What to produce
How do the lines below between the ones holding "Page size: 1500x1125." and "Identify the document", inclusive, read? Give them again exactly, with no other lines.
Source records START
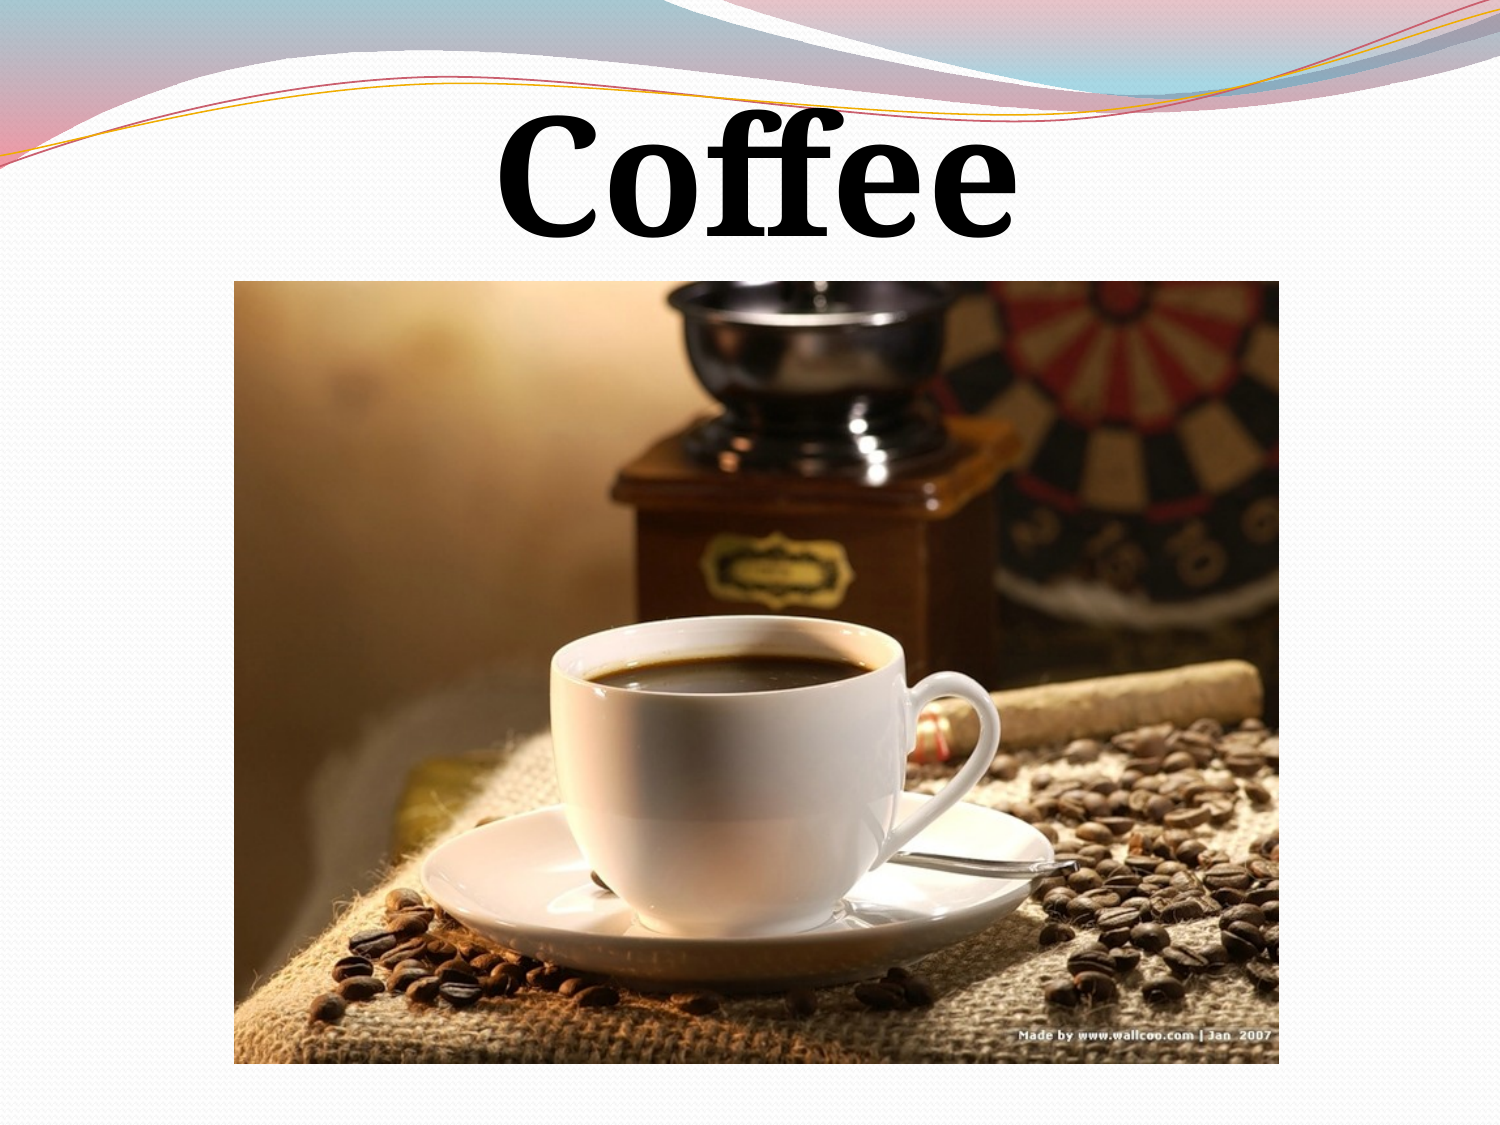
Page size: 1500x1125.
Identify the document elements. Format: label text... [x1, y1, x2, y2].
Source records END
Source records START
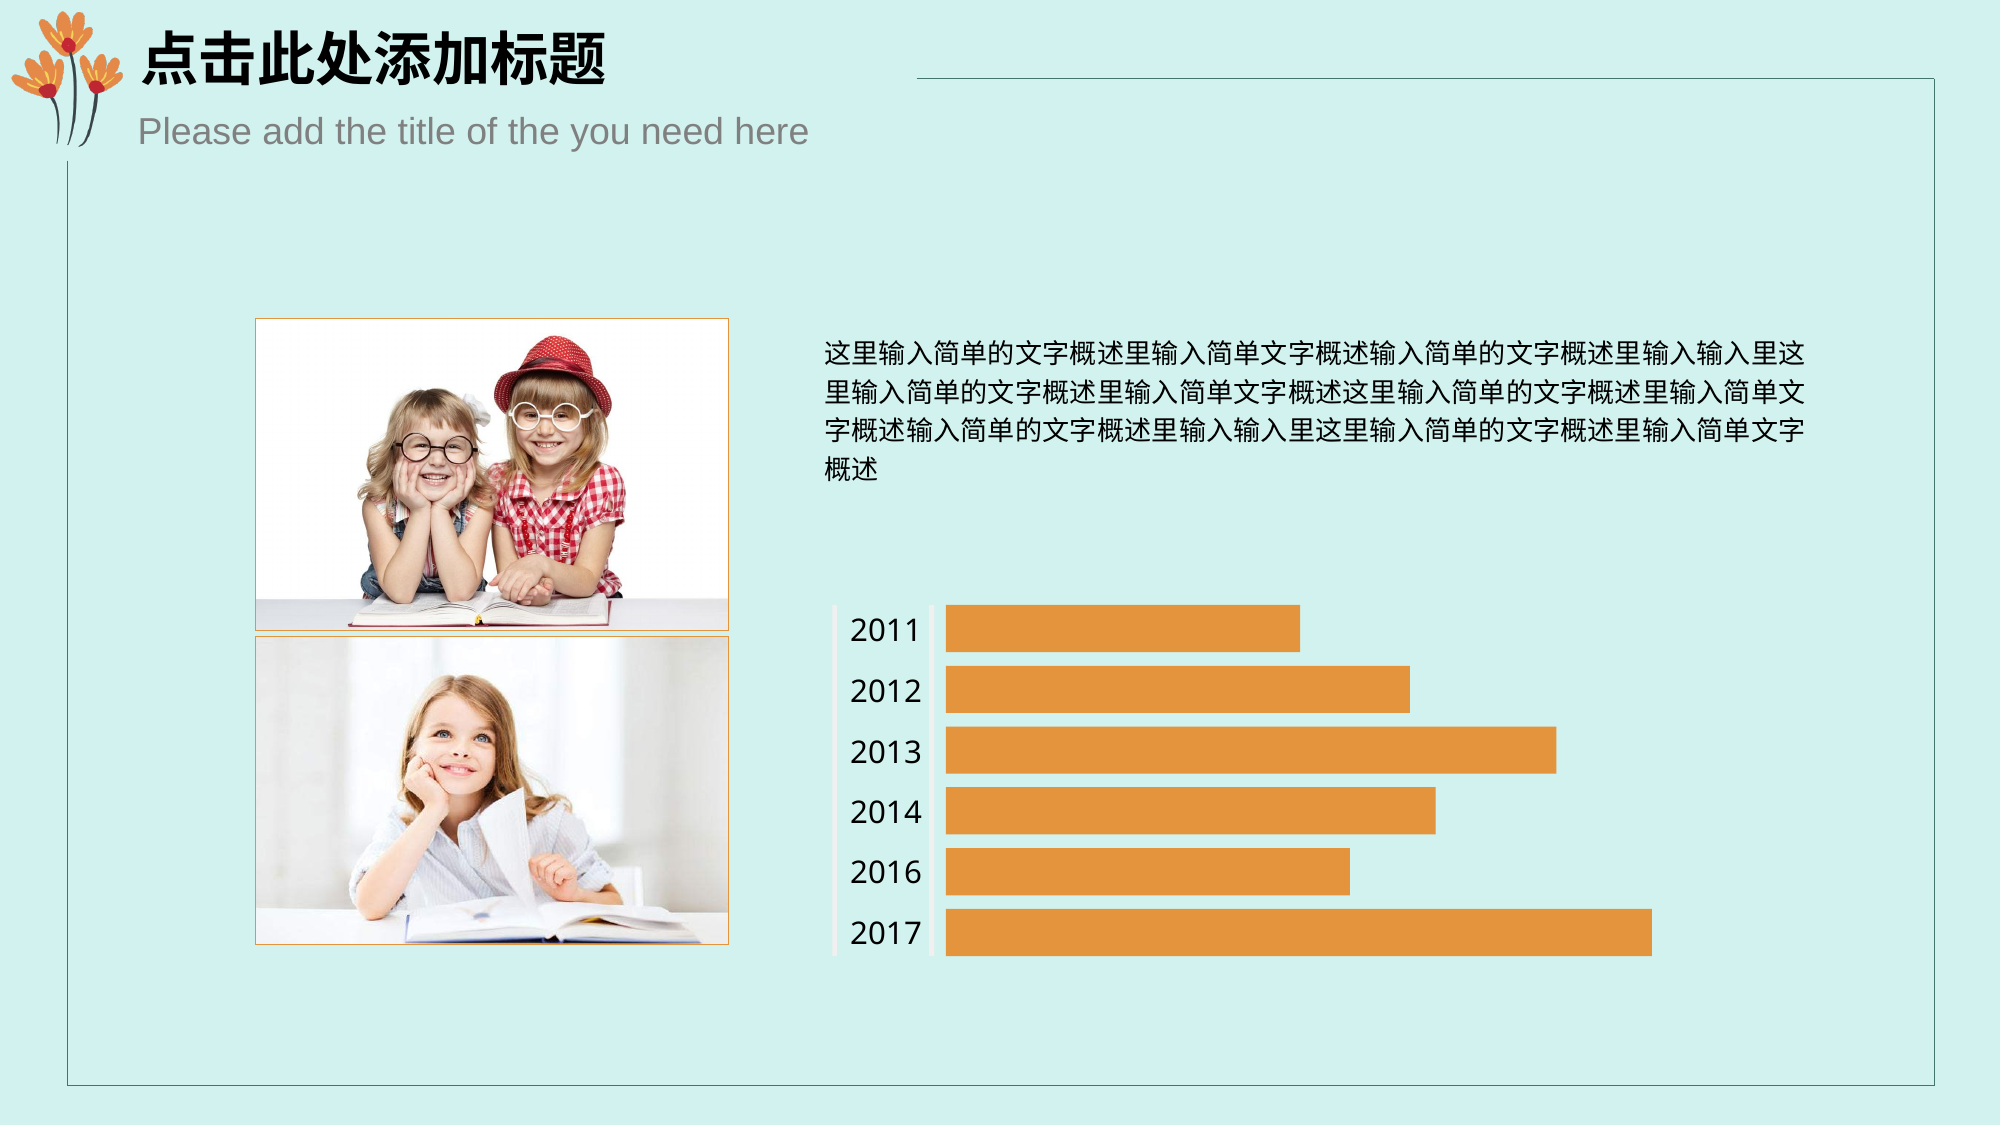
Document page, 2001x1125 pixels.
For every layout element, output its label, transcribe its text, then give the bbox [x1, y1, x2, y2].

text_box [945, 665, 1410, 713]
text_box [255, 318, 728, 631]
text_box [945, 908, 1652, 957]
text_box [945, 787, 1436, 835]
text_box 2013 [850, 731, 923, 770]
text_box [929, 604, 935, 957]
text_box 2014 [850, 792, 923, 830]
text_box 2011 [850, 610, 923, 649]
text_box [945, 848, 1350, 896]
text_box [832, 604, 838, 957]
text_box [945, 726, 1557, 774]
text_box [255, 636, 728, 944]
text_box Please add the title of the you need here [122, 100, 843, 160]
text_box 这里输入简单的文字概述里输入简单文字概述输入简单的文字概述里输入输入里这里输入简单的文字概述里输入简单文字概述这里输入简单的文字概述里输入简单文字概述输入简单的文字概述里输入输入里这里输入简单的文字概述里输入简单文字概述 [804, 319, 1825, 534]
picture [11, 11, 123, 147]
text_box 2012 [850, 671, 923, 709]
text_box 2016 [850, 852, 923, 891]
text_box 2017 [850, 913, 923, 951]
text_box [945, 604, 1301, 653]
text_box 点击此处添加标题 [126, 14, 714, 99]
Source records END
Problem solution
Page size: 1500x1125.
Identify the document elements. Format: label text... [x1, y1, x2, y2].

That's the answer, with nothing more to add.